DOCUMENTO DI ORIGINE
===============
#Giffoni54, Padre Paolo Benanti e l’AI raccontata a Papa Francesco

Il teologo italiano del Terzo ordine regolare di S.Francesco è consigliere del Santo Padre sui temi dell'intelligenza artificiale e dell'etica della tecnologia: “Se uno riesce a dar consistenza a un generatore di immagini, chi l’ha realizzato? L'umano. L'AI da sola non fa immagini: la macchina funziona, l'umano esiste”


GIFFONI – 200 giffoners sono l’anima di Impact!, sezione di #Giffoni54 poliedrica e trasversale al cinema in senso puro: in questa filosofia nasce l’incontro con padre Paolo Benanti, teologo del Terzo ordine regolare di San Francesco, consigliere del Santo Padre sui temi dell’intelligenza artificiale e dell’etica della tecnologia.

C’è la questione etica e c’è l’AI, apparentemente due universi distanti, complessi da far dialogare, ma Benanti ricorda che “60mila anni fa usavamo la clava per aprire noci di cocco ma anche per aprire i crani dei nemici: non c’è utensile che non possa diventare arma, ma non c’è arma che non possa diventare utensile, e questo ci dice tanto sulla tecnologia. La tecnologia non è solo fatta di artefatti ma anche di globalità. Quando un artefatto impatta un ambiente sociale produce una conseguenza: se l’AI può decidere sulle nostre vite, l’etica è quel guard rail che tutela l’umanità”.
===============
DATI REGISTRATI

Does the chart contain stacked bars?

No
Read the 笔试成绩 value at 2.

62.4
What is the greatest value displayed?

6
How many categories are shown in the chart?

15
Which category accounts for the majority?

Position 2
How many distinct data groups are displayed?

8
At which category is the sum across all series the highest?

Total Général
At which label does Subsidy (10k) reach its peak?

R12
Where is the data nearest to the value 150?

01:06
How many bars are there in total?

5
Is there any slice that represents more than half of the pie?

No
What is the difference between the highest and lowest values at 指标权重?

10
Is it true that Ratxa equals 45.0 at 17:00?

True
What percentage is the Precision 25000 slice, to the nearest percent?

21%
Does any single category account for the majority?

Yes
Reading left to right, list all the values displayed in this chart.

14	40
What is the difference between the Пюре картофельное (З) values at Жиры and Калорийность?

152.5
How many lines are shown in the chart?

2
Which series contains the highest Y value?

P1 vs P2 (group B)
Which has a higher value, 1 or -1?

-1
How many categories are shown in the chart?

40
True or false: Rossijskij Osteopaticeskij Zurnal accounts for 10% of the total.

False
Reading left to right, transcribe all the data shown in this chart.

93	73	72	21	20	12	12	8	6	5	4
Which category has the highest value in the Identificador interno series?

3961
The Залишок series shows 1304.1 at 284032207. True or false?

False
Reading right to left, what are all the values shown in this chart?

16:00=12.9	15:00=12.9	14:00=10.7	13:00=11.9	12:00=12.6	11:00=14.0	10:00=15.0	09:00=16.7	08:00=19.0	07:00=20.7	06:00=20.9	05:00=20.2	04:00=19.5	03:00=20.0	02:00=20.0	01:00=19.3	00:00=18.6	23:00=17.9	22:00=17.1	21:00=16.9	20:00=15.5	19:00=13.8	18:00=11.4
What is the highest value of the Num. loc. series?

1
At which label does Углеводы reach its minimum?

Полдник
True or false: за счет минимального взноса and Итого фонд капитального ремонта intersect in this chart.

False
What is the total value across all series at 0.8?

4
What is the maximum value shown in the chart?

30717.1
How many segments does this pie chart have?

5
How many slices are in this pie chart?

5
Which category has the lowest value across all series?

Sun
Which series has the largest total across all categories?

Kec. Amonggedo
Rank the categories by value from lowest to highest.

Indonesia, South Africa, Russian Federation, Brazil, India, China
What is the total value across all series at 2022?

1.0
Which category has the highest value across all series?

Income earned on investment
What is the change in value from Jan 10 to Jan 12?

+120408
===============
SCOPO DEL COMPITO
Ricopia parola per parola il passo dell'articolo su padre Paolo Benanti a Giffoni che si apre con le parole contenenti "#Giffoni54, Padre Paolo" e termina con "dell’etica della tecnologia.".

RISPOSTA
#Giffoni54, Padre Paolo Benanti e l’AI raccontata a Papa Francesco

Il teologo italiano del Terzo ordine regolare di S.Francesco è consigliere del Santo Padre sui temi dell'intelligenza artificiale e dell'etica della tecnologia: “Se uno riesce a dar consistenza a un generatore di immagini, chi l’ha realizzato? L'umano. L'AI da sola non fa immagini: la macchina funziona, l'umano esiste”


GIFFONI – 200 giffoners sono l’anima di Impact!, sezione di #Giffoni54 poliedrica e trasversale al cinema in senso puro: in questa filosofia nasce l’incontro con padre Paolo Benanti, teologo del Terzo ordine regolare di San Francesco, consigliere del Santo Padre sui temi dell’intelligenza artificiale e dell’etica della tecnologia.